[[ AVAILABLE DATA open ]]

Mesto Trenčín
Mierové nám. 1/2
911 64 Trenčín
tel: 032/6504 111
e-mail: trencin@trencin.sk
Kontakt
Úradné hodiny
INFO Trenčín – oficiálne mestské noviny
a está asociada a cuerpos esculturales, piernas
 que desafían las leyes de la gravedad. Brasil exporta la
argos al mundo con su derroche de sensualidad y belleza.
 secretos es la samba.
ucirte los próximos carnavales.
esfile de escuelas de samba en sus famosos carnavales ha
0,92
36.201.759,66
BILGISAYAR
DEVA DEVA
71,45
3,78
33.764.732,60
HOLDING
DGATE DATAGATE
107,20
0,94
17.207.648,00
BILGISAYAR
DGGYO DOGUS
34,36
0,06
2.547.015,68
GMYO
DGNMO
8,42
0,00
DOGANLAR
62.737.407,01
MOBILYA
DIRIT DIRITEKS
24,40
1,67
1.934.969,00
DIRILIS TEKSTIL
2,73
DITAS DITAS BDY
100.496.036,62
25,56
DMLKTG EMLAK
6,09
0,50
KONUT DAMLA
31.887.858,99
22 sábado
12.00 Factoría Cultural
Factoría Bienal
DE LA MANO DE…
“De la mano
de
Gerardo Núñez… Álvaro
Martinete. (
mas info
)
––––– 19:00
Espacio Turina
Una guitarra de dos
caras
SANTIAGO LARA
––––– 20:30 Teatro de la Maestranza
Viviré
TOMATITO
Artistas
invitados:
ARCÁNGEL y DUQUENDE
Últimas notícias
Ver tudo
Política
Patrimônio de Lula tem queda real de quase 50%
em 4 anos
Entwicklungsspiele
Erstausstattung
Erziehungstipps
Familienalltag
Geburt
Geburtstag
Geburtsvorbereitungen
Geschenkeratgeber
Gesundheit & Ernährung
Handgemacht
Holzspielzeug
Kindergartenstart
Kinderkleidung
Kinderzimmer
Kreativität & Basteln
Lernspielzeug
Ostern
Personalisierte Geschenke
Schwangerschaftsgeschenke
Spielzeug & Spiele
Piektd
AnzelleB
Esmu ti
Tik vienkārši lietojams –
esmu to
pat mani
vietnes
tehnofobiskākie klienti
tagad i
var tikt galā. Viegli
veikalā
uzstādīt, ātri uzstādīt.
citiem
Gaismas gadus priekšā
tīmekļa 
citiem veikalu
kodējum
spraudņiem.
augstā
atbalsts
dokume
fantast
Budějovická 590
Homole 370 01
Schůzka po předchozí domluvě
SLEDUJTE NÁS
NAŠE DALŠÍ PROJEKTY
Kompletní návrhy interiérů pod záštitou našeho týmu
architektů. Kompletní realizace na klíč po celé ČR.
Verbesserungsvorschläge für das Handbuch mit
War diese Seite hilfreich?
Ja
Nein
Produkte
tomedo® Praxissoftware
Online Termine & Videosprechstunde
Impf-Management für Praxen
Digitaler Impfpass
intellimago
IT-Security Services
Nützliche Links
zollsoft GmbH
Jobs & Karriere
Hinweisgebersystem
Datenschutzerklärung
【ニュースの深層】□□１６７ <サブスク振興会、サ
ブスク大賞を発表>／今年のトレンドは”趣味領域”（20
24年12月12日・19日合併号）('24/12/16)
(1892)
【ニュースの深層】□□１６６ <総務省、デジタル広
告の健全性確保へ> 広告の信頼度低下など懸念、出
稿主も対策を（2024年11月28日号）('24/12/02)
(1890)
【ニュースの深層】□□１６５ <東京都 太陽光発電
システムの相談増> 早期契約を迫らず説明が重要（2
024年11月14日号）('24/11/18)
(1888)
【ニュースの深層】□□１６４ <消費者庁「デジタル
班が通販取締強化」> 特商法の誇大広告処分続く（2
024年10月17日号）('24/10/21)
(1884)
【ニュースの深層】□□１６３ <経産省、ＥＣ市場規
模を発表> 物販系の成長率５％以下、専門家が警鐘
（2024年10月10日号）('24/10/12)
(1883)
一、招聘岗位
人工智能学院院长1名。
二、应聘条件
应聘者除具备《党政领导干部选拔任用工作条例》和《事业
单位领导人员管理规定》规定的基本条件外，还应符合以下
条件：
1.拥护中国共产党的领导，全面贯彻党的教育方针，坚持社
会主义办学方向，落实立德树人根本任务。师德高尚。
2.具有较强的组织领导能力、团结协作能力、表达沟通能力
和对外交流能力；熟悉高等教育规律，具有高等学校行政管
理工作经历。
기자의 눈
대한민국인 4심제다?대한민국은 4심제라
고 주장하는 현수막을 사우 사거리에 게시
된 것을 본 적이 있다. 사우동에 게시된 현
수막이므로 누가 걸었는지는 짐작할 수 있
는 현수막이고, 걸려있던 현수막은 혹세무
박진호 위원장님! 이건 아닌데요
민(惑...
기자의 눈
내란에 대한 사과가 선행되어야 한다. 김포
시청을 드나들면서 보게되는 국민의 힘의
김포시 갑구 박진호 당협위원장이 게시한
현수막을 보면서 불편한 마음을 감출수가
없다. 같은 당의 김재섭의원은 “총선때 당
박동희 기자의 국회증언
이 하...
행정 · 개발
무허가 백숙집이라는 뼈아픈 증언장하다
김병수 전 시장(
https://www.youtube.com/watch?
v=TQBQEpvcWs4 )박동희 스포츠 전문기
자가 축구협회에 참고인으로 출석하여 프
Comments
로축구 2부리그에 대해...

[[ AVAILABLE DATA closed ]]

**PROBLEM**
Quote only the lines from the one containing "Datenschutzerklärung" through the final line of the records, with both ends included.

**WORKED SOLUTION**
Datenschutzerklärung
【ニュースの深層】□□１６７ <サブスク振興会、サ
ブスク大賞を発表>／今年のトレンドは”趣味領域”（20
24年12月12日・19日合併号）('24/12/16)
(1892)
【ニュースの深層】□□１６６ <総務省、デジタル広
告の健全性確保へ> 広告の信頼度低下など懸念、出
稿主も対策を（2024年11月28日号）('24/12/02)
(1890)
【ニュースの深層】□□１６５ <東京都 太陽光発電
システムの相談増> 早期契約を迫らず説明が重要（2
024年11月14日号）('24/11/18)
(1888)
【ニュースの深層】□□１６４ <消費者庁「デジタル
班が通販取締強化」> 特商法の誇大広告処分続く（2
024年10月17日号）('24/10/21)
(1884)
【ニュースの深層】□□１６３ <経産省、ＥＣ市場規
模を発表> 物販系の成長率５％以下、専門家が警鐘
（2024年10月10日号）('24/10/12)
(1883)
一、招聘岗位
人工智能学院院长1名。
二、应聘条件
应聘者除具备《党政领导干部选拔任用工作条例》和《事业
单位领导人员管理规定》规定的基本条件外，还应符合以下
条件：
1.拥护中国共产党的领导，全面贯彻党的教育方针，坚持社
会主义办学方向，落实立德树人根本任务。师德高尚。
2.具有较强的组织领导能力、团结协作能力、表达沟通能力
和对外交流能力；熟悉高等教育规律，具有高等学校行政管
理工作经历。
기자의 눈
대한민국인 4심제다?대한민국은 4심제라
고 주장하는 현수막을 사우 사거리에 게시
된 것을 본 적이 있다. 사우동에 게시된 현
수막이므로 누가 걸었는지는 짐작할 수 있
는 현수막이고, 걸려있던 현수막은 혹세무
박진호 위원장님! 이건 아닌데요
민(惑...
기자의 눈
내란에 대한 사과가 선행되어야 한다. 김포
시청을 드나들면서 보게되는 국민의 힘의
김포시 갑구 박진호 당협위원장이 게시한
현수막을 보면서 불편한 마음을 감출수가
없다. 같은 당의 김재섭의원은 “총선때 당
박동희 기자의 국회증언
이 하...
행정 · 개발
무허가 백숙집이라는 뼈아픈 증언장하다
김병수 전 시장(
https://www.youtube.com/watch?
v=TQBQEpvcWs4 )박동희 스포츠 전문기
자가 축구협회에 참고인으로 출석하여 프
Comments
로축구 2부리그에 대해...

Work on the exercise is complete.